* **WHAT YOU WILL DO**
Copy out the entries below with every "pose" changed to "camera" and nothing else altered. Leave out the pictures.

___ RECORDS TO PROCESS

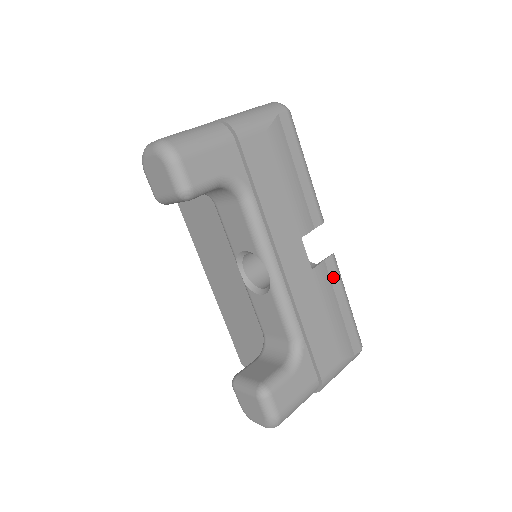
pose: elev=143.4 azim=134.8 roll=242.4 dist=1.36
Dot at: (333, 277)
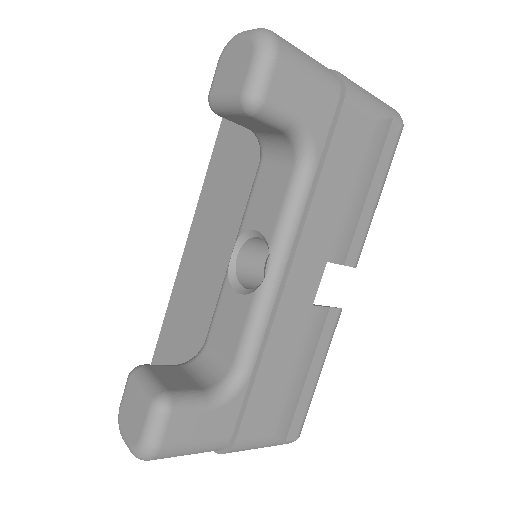
Dot at: (325, 333)
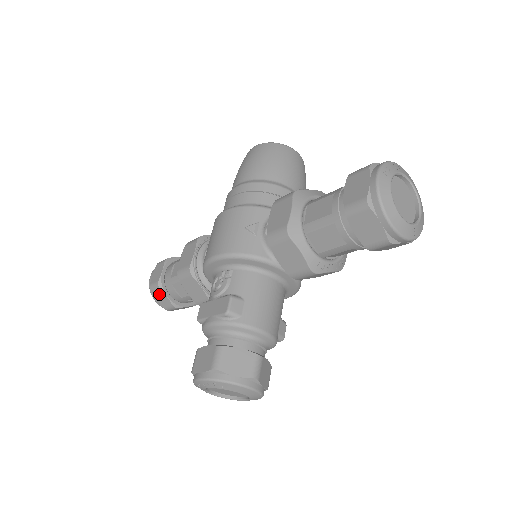
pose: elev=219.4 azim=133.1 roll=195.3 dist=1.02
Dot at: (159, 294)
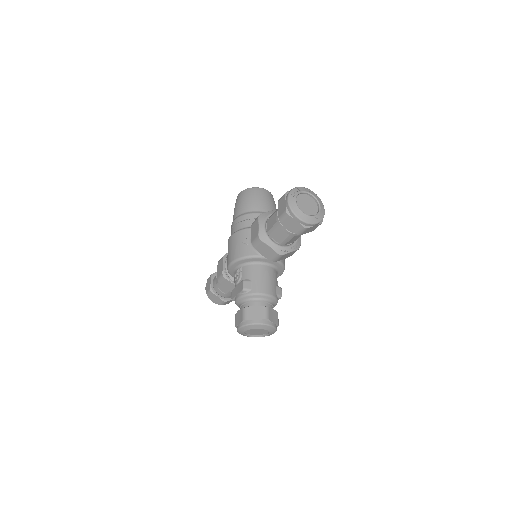
Dot at: (213, 296)
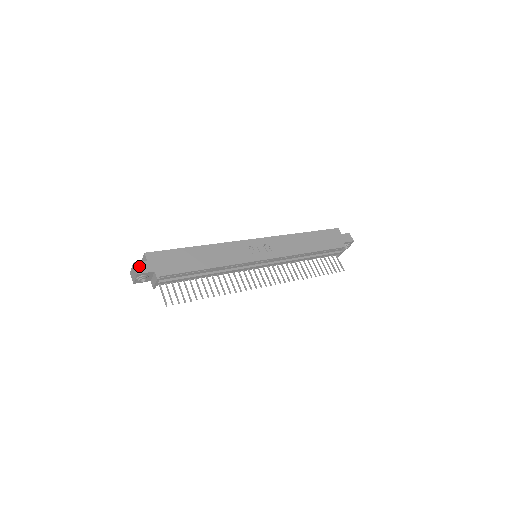
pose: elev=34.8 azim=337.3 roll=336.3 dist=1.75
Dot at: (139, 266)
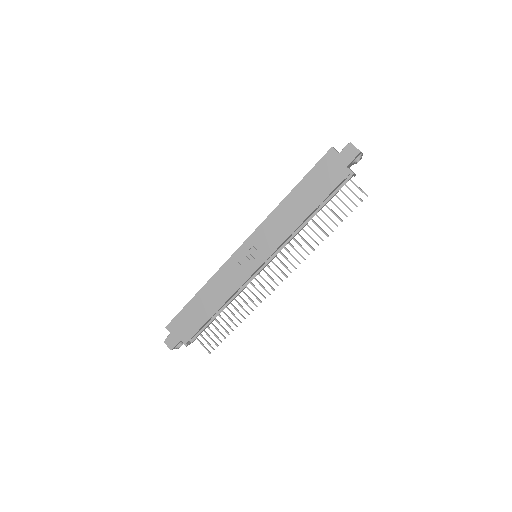
Dot at: (168, 342)
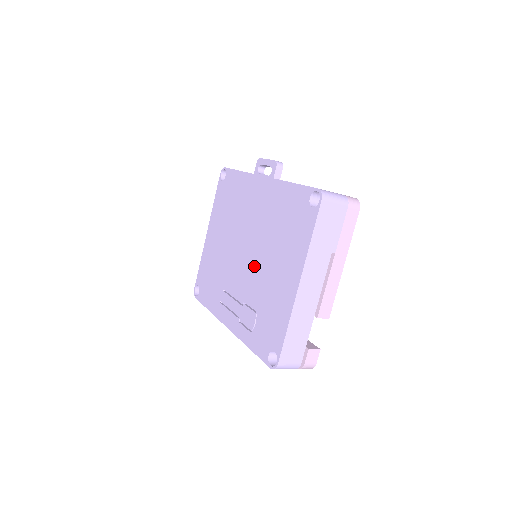
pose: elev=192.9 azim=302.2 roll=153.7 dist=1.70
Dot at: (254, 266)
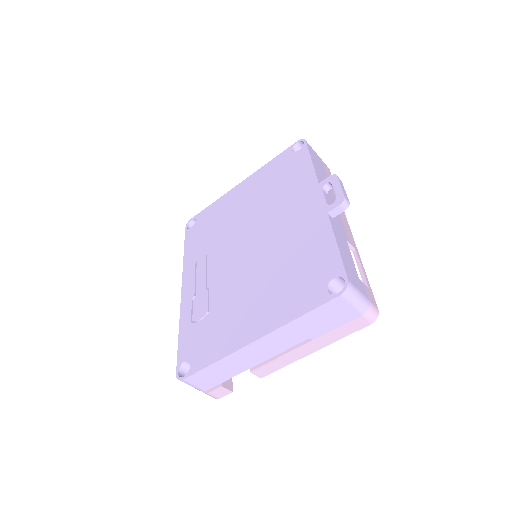
Dot at: (242, 270)
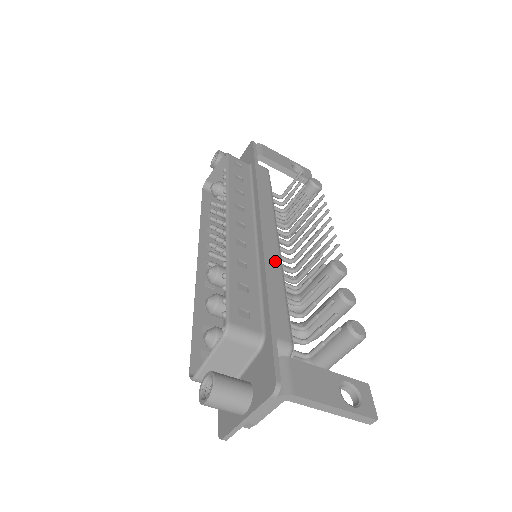
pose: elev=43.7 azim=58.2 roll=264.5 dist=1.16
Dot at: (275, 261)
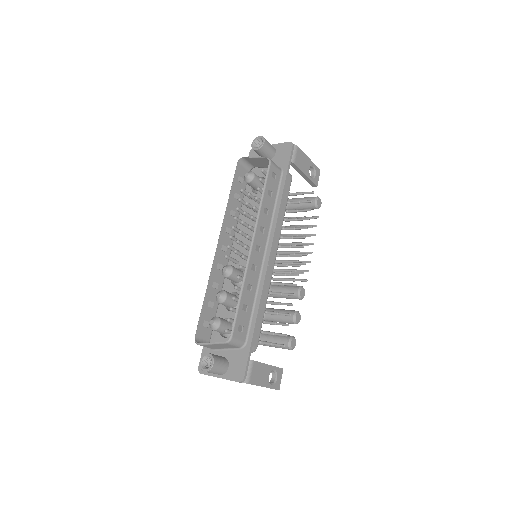
Dot at: (268, 282)
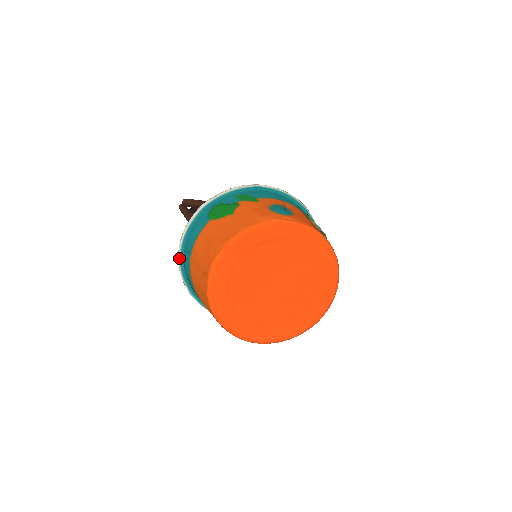
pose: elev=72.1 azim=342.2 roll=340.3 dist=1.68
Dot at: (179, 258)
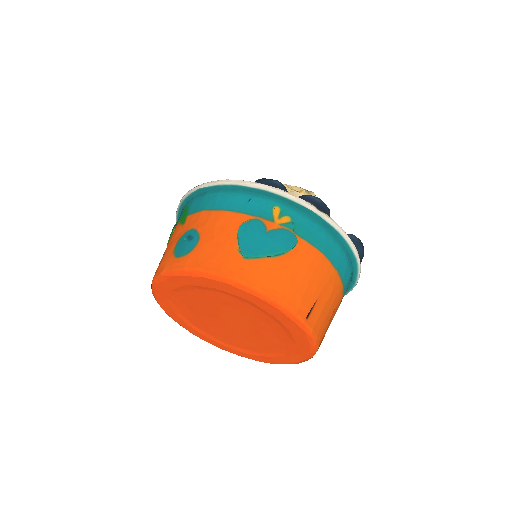
Dot at: occluded
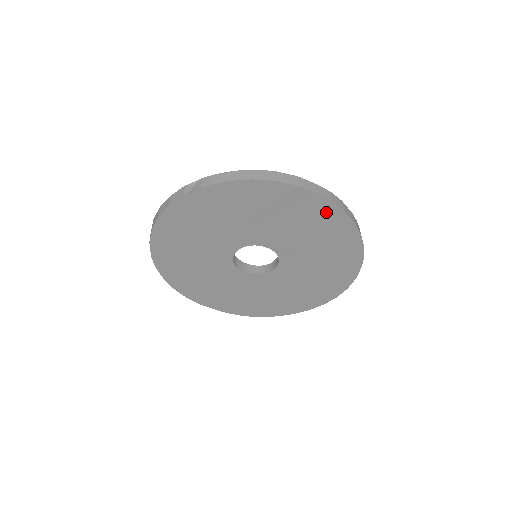
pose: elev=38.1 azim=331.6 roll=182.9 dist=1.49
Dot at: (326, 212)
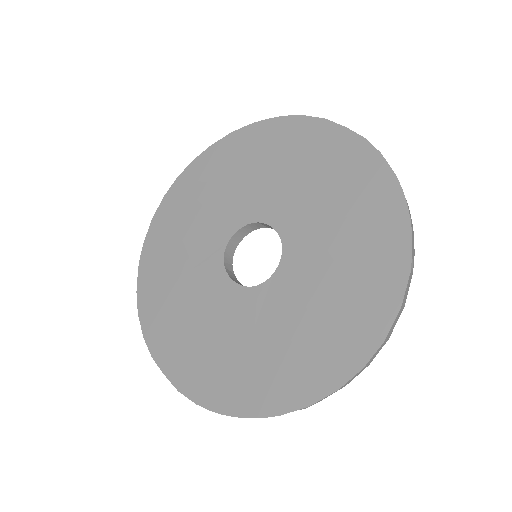
Dot at: (356, 157)
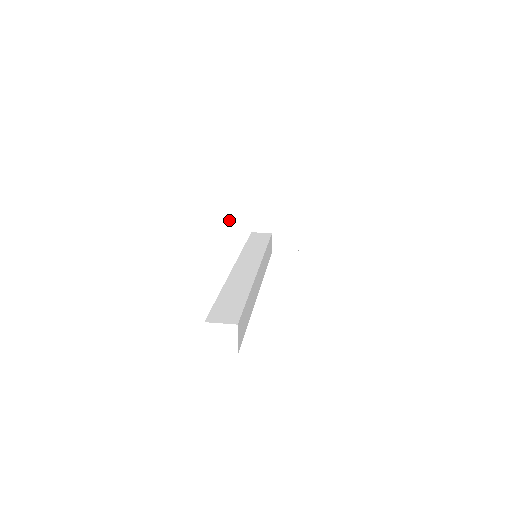
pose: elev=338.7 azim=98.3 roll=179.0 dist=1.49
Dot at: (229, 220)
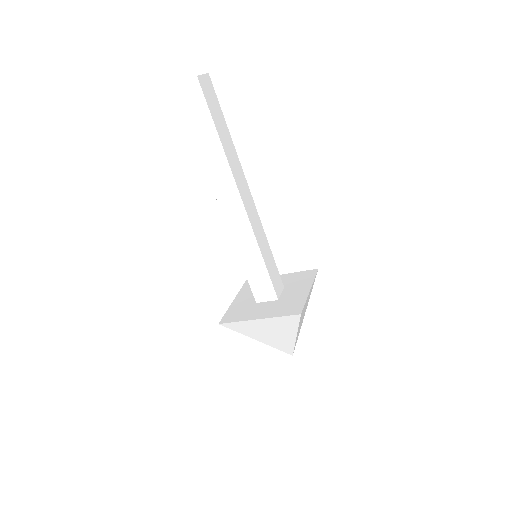
Dot at: (245, 288)
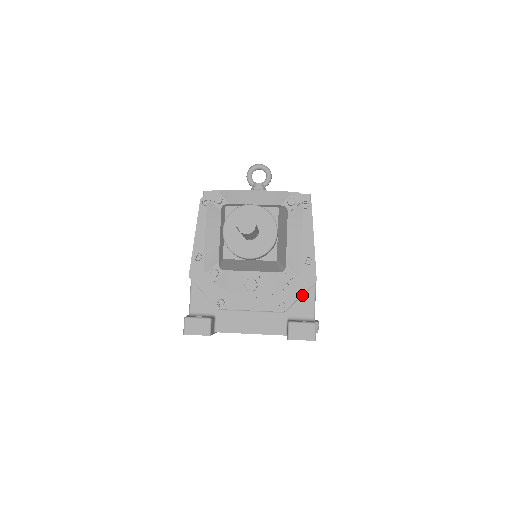
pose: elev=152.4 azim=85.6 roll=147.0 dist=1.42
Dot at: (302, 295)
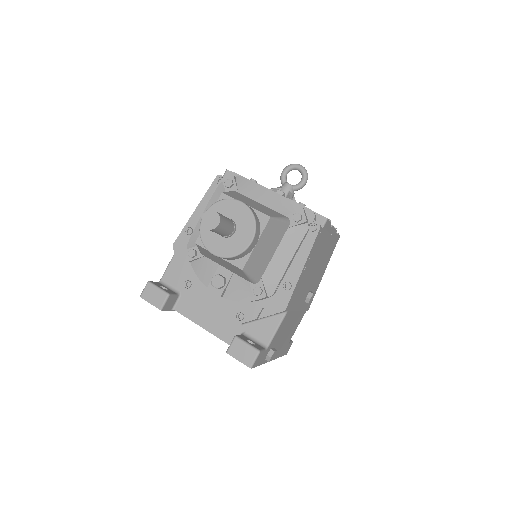
Dot at: (268, 317)
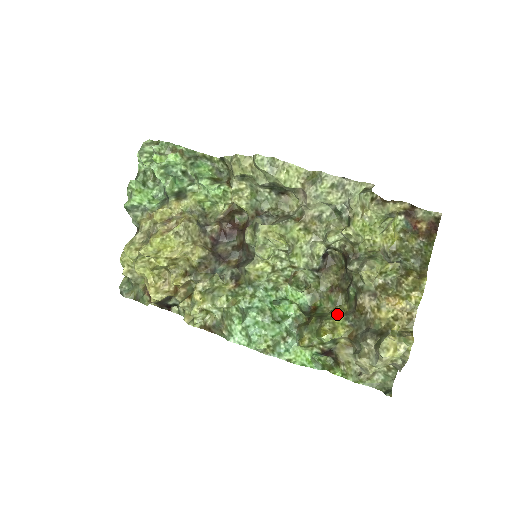
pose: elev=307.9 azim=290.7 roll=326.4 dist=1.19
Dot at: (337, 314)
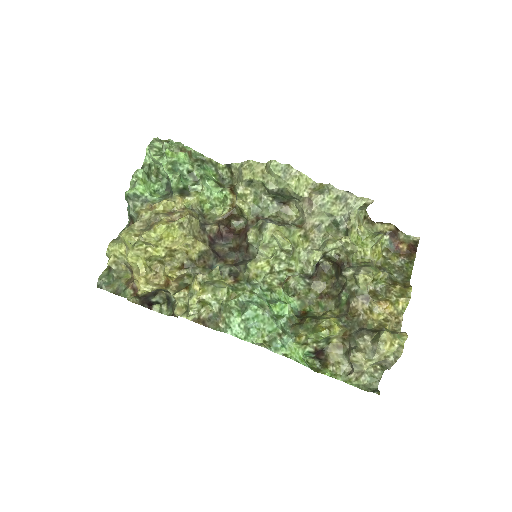
Dot at: (330, 316)
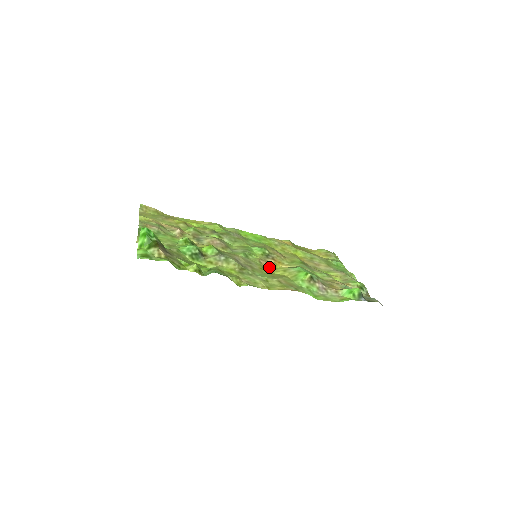
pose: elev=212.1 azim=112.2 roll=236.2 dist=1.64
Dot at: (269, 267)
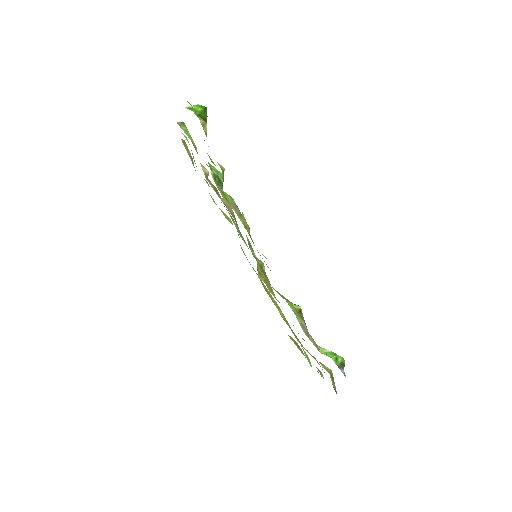
Dot at: (261, 275)
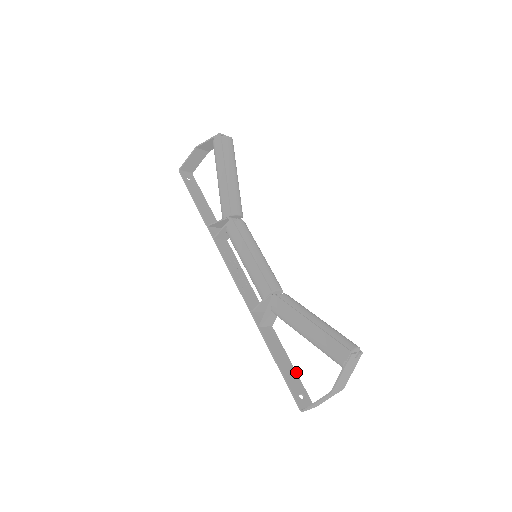
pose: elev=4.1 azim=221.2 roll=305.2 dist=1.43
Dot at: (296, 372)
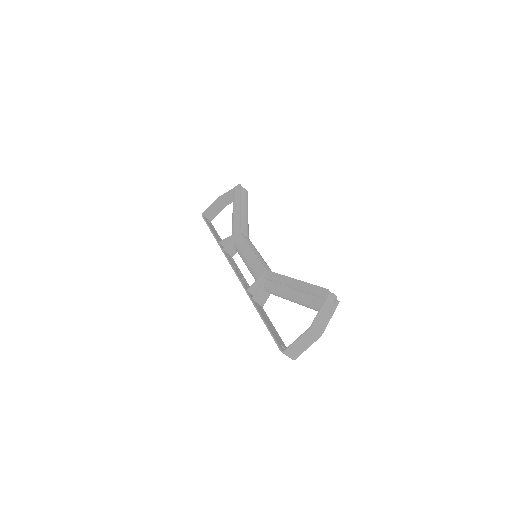
Dot at: occluded
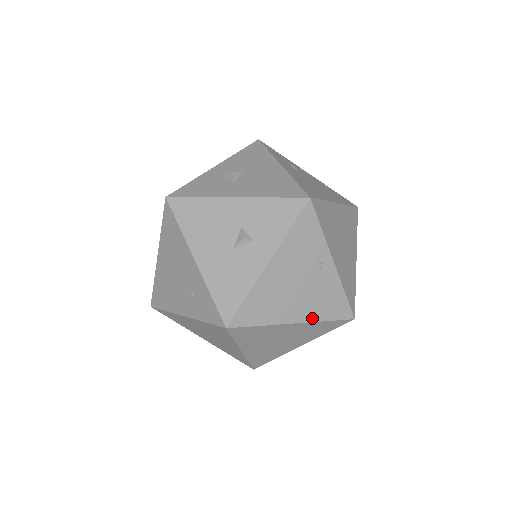
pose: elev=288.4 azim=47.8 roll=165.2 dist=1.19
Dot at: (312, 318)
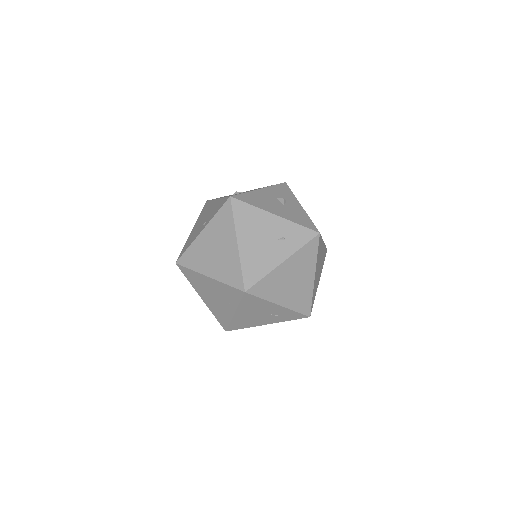
Dot at: occluded
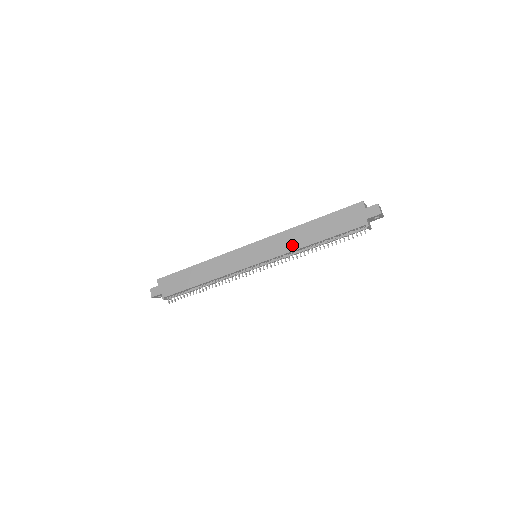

______

* **SOLUTION TO THE EXERCISE**
camera: elev=143.4 azim=134.8 roll=242.4 dist=1.36
Dot at: (333, 277)
Dot at: (325, 333)
camera: elev=219.4 azim=133.1 roll=195.3 dist=1.02
Dot at: (159, 294)
Dot at: (213, 296)
camera: elev=34.8 azim=337.3 roll=336.3 dist=1.75
Dot at: (139, 266)
Dot at: (168, 342)
camera: elev=192.9 azim=302.2 roll=153.7 dist=1.70
Dot at: (254, 266)
Dot at: (242, 270)
camera: elev=43.7 azim=58.2 roll=264.5 dist=1.16
Dot at: (275, 261)
Dot at: (268, 282)
camera: elev=72.1 azim=342.2 roll=340.3 dist=1.68
Dot at: (179, 258)
Dot at: occluded
camera: elev=38.1 azim=331.6 roll=182.9 dist=1.49
Dot at: (326, 212)
Dot at: (356, 157)
camera: elev=338.7 azim=98.3 roll=179.0 dist=1.49
Dot at: (229, 220)
Dot at: (245, 288)
camera: elev=152.4 azim=85.6 roll=147.0 dist=1.42
Dot at: (302, 295)
Dot at: (268, 317)
camera: elev=307.9 azim=290.7 roll=326.4 dist=1.19
Dot at: (337, 314)
Dot at: (330, 316)
camera: elev=212.1 azim=112.2 roll=236.2 dist=1.64
Dot at: (269, 267)
Dot at: (261, 275)
camera: elev=4.1 azim=221.2 roll=305.2 dist=1.43
Dot at: (296, 372)
Dot at: occluded
camera: elev=288.4 azim=47.8 roll=165.2 dist=1.19
Dot at: (312, 318)
Dot at: occluded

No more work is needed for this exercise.